The Witching Hour by Brian D. Buckley

The Witching Hour by Brian D. BuckleyUnlike the compilers of some collections of poetry, who support their choices with an overarching theme or a long introduction explaining why these poems were gathered, Buckley is unafraid to choose poems on the simple rationale that he feels they are good. This produces a collection that is unashamed to admit that poets, like everyone else, are complex people who laugh and rage, cry and love.

This collection contains 25 poems chosen and revised by the author, spanning the last decade of his oeuvre. Although there is no single theme, Buckley has grouped them into three sections, Visions, lolz, and Searching, containing respectively uplifting, humorous, and speculative works.

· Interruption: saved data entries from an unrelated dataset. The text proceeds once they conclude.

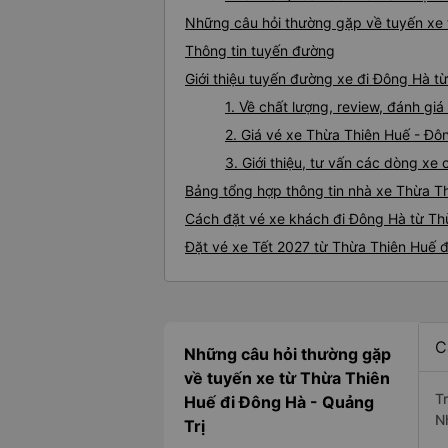
Những câu hỏi thường gặp về tuyến xe 
Thông tin tuyến đường
Giới thiệu tuyến đường xe đi Đông Hà t
1. Về chất lượng, review, đánh g
2. Giá vé xe Thừa Thiên Huế - Đô
3. Giới thiệu, tư vấn các dòng x
Bảng tổng hợp thông tin nhà xe Thừa T
Cách đặt vé xe khách đi Đông Hà từ Thừ
Đặt vé xe Tết 2027 từ Thừa Thiên Huế 
C
Những câu hỏi thường gặp
về tuyến xe từ Thừa Thiên
T
Huế đi Đông Hà - Quảng
N
Trị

The selection opens with Lift Off, a poem about rocketry. While it does contain some high-flown imagery, it is relatively simple, potentially tricking the reader into believing Buckley is a scientist who writes poetry. However, in the next poem, Anallegoria, he takes an idea and lets it run free, revealing that – whatever else he can do as well – he is a skilled word-smith. This shifting and merging of accurate description and linguistic playfulness continues throughout the collection.

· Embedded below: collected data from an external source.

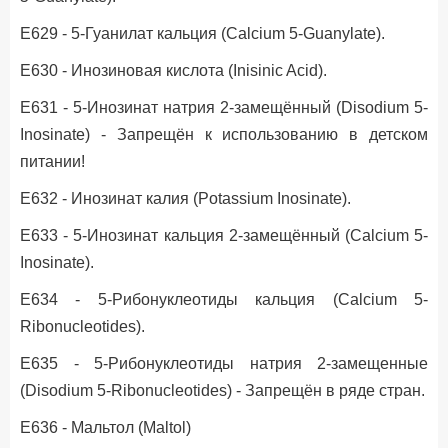
Е629 - 5-Гуанилат кальция (Calcium 5-Guanylate).
Е630 - Инозиновая кислота (Inisinic Acid).
Е631 - 5-Инозинат натрия 2-замещённый (Disodium 5-
Inosinate) - Запрещён к использованию в детском
питании!
Е632 - Инозинат калия (Potassium Inosinate).
Е633 - 5-Инозинат кальция 2-замещённый (Calcium 5-
Inosinate).
Е634 - 5-Рибонуклеотиды кальция (Calcium 5-
Ribonucleotides).
Е635 - 5-Рибонуклеотиды натрия 2-замещенные
(Disodium 5-Ribonucleotides) - Запрещён в ряде стран.
Е636 - Мальтол (Maltol)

Buckley is equally at home with varied verse forms. In poems such as Austromenock he delivers both an engaging narrative and a strong refrain and metre familiar from the works of Shelley and others; whereas in works such as Chomolungma he practically abandons form, producing an emotional gestalt free of intervening frameworks.

What would it be
to SEE these creatures?
Not to surrender, nor yet
to charge, brandishing creeds and anthems:
but to meet them with open sail,
a Beagle among their Galápagos,
taking notes and sketches –
and later,
stories for your daughters,
and maps to guide them
home?

-The Witching Hour

Although there is a correlation between Buckley’s choice of styles and his subject matter, he is happy to use serious formal structures for humorous ends. His lampoon of poetic declarations of love in The Bard to His Love, at Length is as amusing on repeated reading as on first experience.

However, it is in humour – perhaps the most serious of disciplines – that the collection seems weakest. Whilst they display the same skill in language as the rest of the selection, some areas begin to appear clever rather than genuinely witty on repeated consideration, rendering lolz less attractive to frequent visitation.

Interspersed throughout the collection are various black-and-white pictures, ranging from medieval woodcuts to Art Nouveau temptresses. Although the poems are fluid enough not to need a distraction, the addition of images adds a further aesthetic layer to the collection, adding to the sense that it is visually as well as emotionally interesting.

Overall I enjoyed this collection, and anticipate returning to it repeatedly over the years. I recommend it to readers who are looking for a selection of poetry that offers something for any mood, whether good or bad.

I received a copy from the author in exchange for a fair review.